As a leading aid donor, the UK has a unique opportunity to influence the setting of the next global development goals, which will shape the lives of people for more than a generation. To do this effectively, the government needs to lead by example and ensure that UK aid is fully inclusive of people with disabilities.
In 2000, DFID broke new ground by being the first bilateral agency to explicitly address the link between poverty and disability. Yet, despite being an early champion of disability as a development issue, no concrete policy has since been formulated. The select committee’s inquiry identified this gap and was clear about what is needed to reach the world’s poorest people; a ‘disability strategy with clear targets and timescales’. This echoes Sightsavers’ ‘Put Us in the Picture’ central campaign call.
Solutions to inclusion
We recognise that inclusion is not an easy task. Detailed analysis is required in order to effectively target people with disabilities and ensure that they are not excluded from development policies and programmes. This is a challenge both governments and development agencies face.
As part of our support in this process, Sightsavers is piloting a project to disaggregate data by disability in Africa and Asia. This will help us understand how development programmes really can include those most in need, and how they are delivering demonstrable results.
Another critical issue is that people with disabilities rarely have a voice in the development decisions that affect their lives. To address this, there needs to be real and sustained engagement between aid agencies and people with disabilities and their families.
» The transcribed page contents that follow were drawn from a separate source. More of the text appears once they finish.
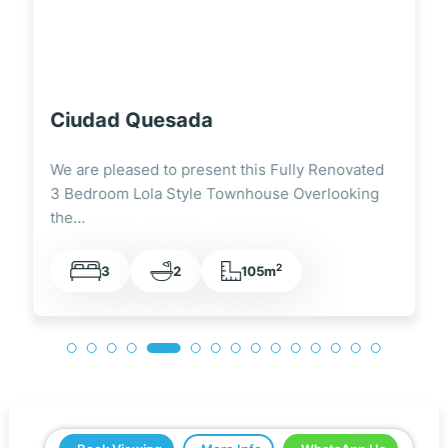
Ciudad Quesada
We are pleased to present this Immaculate 3
Bedroom, 3 Bathroom Semi-Detached Villa on
a…
2
3
3
75m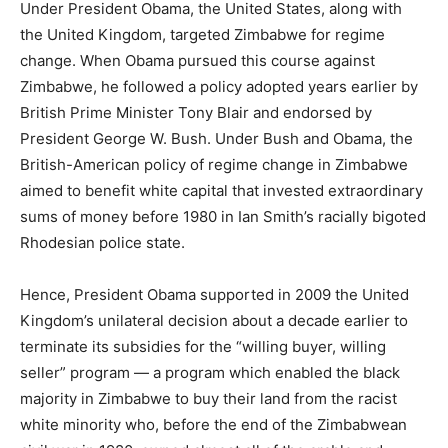
Under President Obama, the United States, along with
the United Kingdom, targeted Zimbabwe for regime
change. When Obama pursued this course against
Zimbabwe, he followed a policy adopted years earlier by
British Prime Minister Tony Blair and endorsed by
President George W. Bush. Under Bush and Obama, the
British-American policy of regime change in Zimbabwe
aimed to benefit white capital that invested extraordinary
sums of money before 1980 in Ian Smith’s racially bigoted
Rhodesian police state.
Hence, President Obama supported in 2009 the United
Kingdom’s unilateral decision about a decade earlier to
terminate its subsidies for the “willing buyer, willing
seller” program — a program which enabled the black
majority in Zimbabwe to buy their land from the racist
white minority who, before the end of the Zimbabwean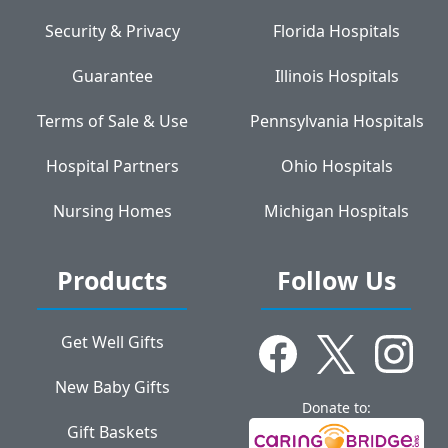
Security & Privacy
Florida Hospitals
Guarantee
Illinois Hospitals
Terms of Sale & Use
Pennsylvania Hospitals
Hospital Partners
Ohio Hospitals
Nursing Homes
Michigan Hospitals
Products
Follow Us
Get Well Gifts
New Baby Gifts
Donate to:
Gift Baskets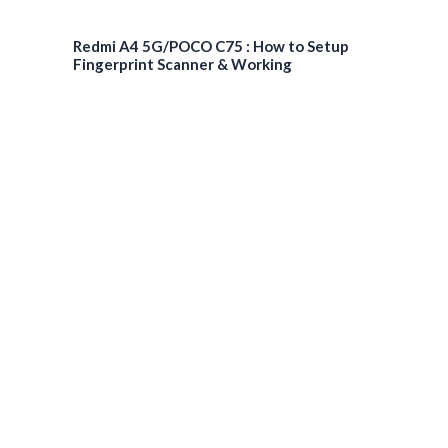
Redmi A4 5G/POCO C75 : How to Setup
Fingerprint Scanner & Working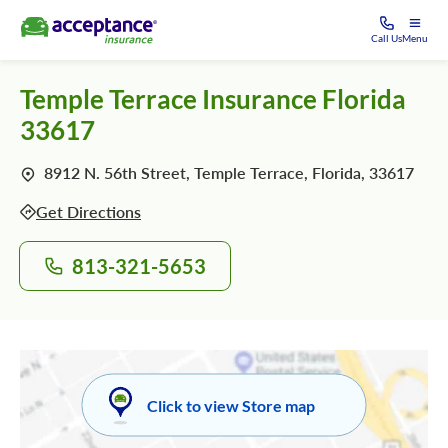
Call Us
Menu
Temple Terrace Insurance Florida
33617
8912 N. 56th Street, Temple Terrace, Florida, 33617
Get Directions
813-321-5653
Click to view Store map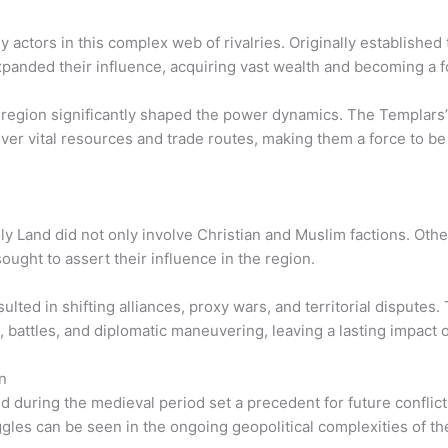
ctors in this complex web of rivalries. Originally established t
panded their influence, acquiring vast wealth and becoming a fo
 region significantly shaped the power dynamics. The Templars’
 over vital resources and trade routes, making them a force to b
ly Land did not only involve Christian and Muslim factions. Oth
ought to assert their influence in the region.
sulted in shifting alliances, proxy wars, and territorial dispute
s, battles, and diplomatic maneuvering, leaving a lasting impact 
n
d during the medieval period set a precedent for future confli
ggles can be seen in the ongoing geopolitical complexities of th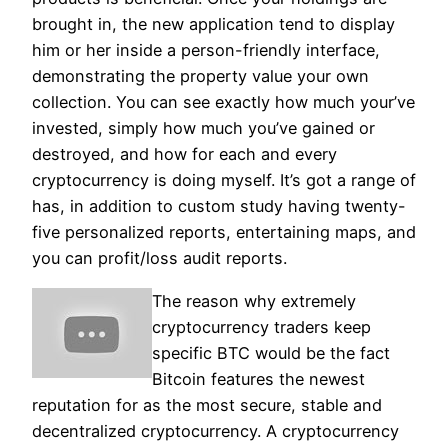
brought in, the new application tend to display
him or her inside a person-friendly interface,
demonstrating the property value your own
collection. You can see exactly how much your’ve
invested, simply how much you’ve gained or
destroyed, and how for each and every
cryptocurrency is doing myself.
It’s got a range of
has, in addition to custom study having twenty-
five personalized reports, entertaining maps, and
you can profit/loss audit reports.
The reason why extremely
cryptocurrency traders keep
specific BTC would be the fact
Bitcoin features the newest
reputation for as the most secure, stable and
decentralized cryptocurrency. A cryptocurrency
DFID must ensure disabled people participate fully in the design and delivery of its programmes.
The value of this is demonstrated by the work Sightsavers is doing through the Voices of the Marginalised pilot project, which aims to bring the perspective of those living with disabilities, through participatory research, into global decision-making processes.
Will we take this opportunity to act now?
The committee’s report offers hope and promise to people with disabilities around the world who do not currently have a voice in or benefit from UK aid. This promise, however, will remain unfulfilled if the UK government does not come out with a positive, ambitious response that commits to prioritising people with disabilities in its development work through the implementation of a disability strategy.
We need to build on the progress that has been made so far and show leadership. We need to ensure the plans we put in place now, and which will impact on the lives of people globally for years to come, leave no one behind. We need to seize this opportunity or face letting down another generation.